An extensible, state of the art columnar file format. Formerly at @spiraldb, now an Incubation Stage project at LFAI&Data, part of the Linux Foundation. - vortex-data/vortex
The cuDF interop in the roadmap [1] will be huge for my workloads. XGBoost has the fastest inference time on GPUs, so a fast path straight from these Vortex files to GPU memory seems promising.
Can you explain how it’s faster? GPU memory is just a blob with an address. Is it because the loading algorithms for vortex align better with XGBoost or just plain uploading to the GPU?
What you can do if you have gpu friendly format is you send compressed data over PCI-E and then decompress on the gpu. Thus your overall throughput will increase since PCI-E bandwidth is the limiting factor of the overall system.

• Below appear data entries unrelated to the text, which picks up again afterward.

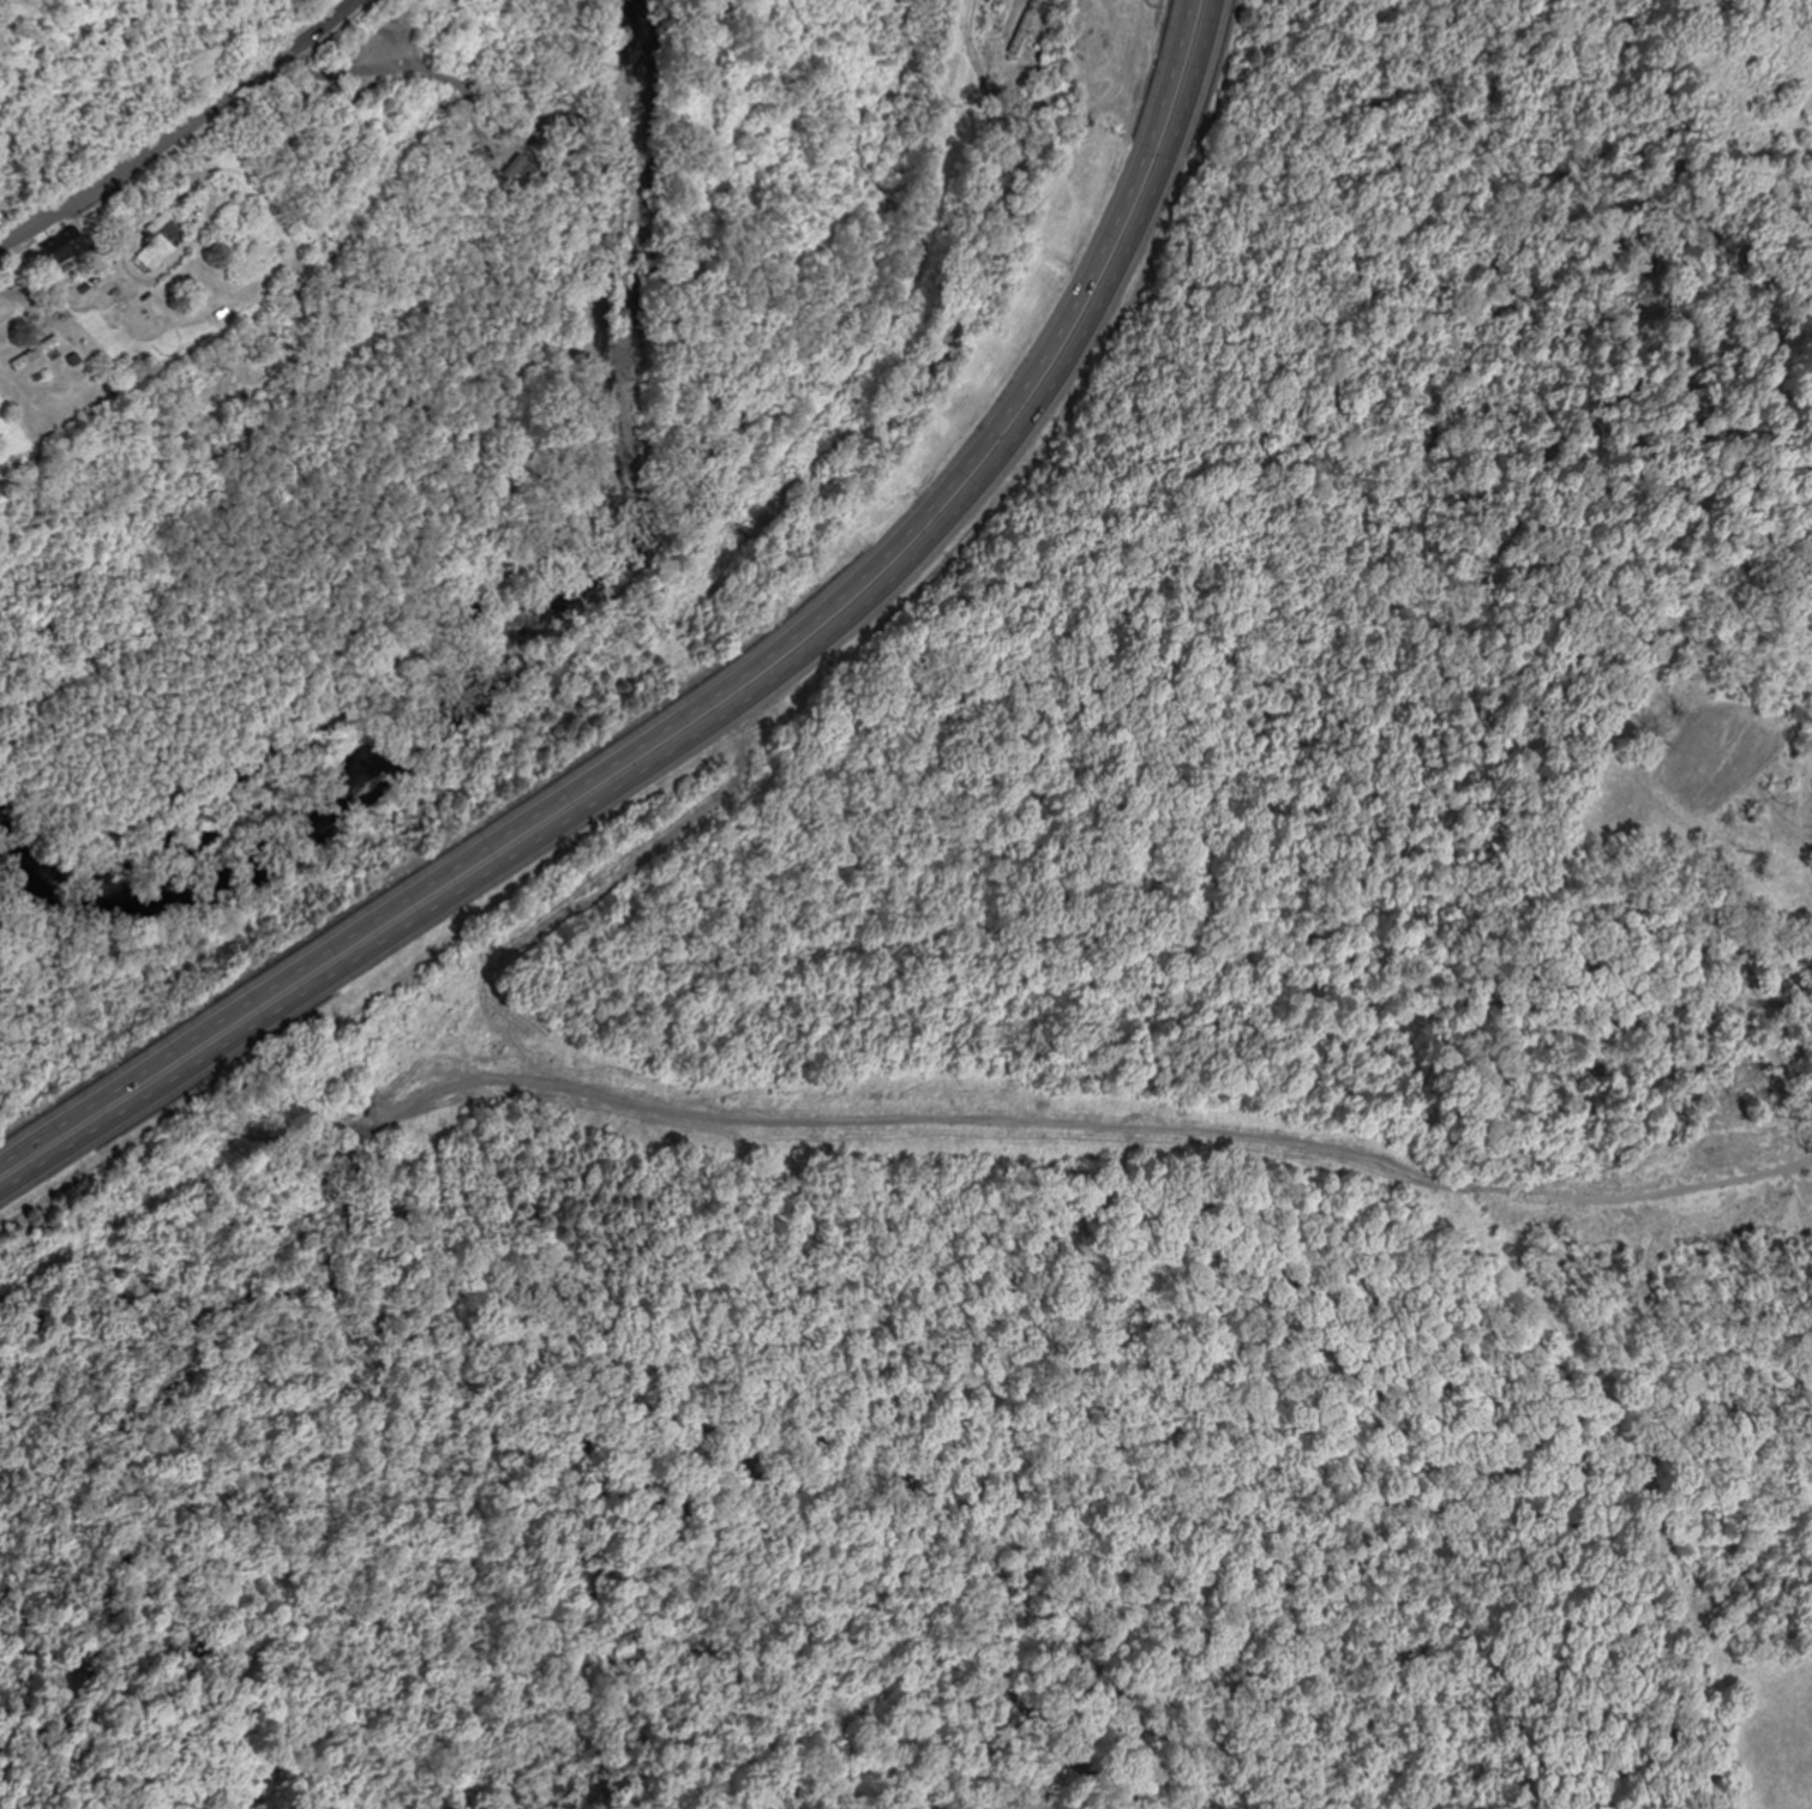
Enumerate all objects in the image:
building: (1026, 30)
road: (288, 44)
building: (269, 117)
road: (115, 166)
building: (163, 242)
building: (67, 248)
building: (39, 355)
road: (718, 691)
road: (735, 710)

That doesn’t explain how vortex is faster. Yes, you should send compressed data to the GPU and let it uncompress. You should maximize your PCI-E throughput to minimize latency in execution, but what does Vortex bring? Other than Parque bad, Vortex good.
XGBoost is just faster on the GPU, regardless of the file format. A sibling post also pointed out compression helping out on bandwidth.
One thing I found interesting is the logical type system doesn't seem to include sum types or unions, unlike Arrow etc.
I'd generally encourage new type systems to include sum types as a first-class concept.
I wonder if a columnar storage format should implement sum types with a struct of arrays where only one array has a nun-null value for each index.
Arrow has two variants of it and this is one of them. Other variant has a seperate offsets array that you use to index into the active “field” array, so it is slower to process in most cases but is more compact
Can you append new columns to a file stored on disk without reading it all in mempey? Somehoe this is beyond parquet capabilities.
The default writer will decompress the values, however, right now you can implement your own write strategy that will avoid doing it. We plan on adding that as an option since it’s quite common.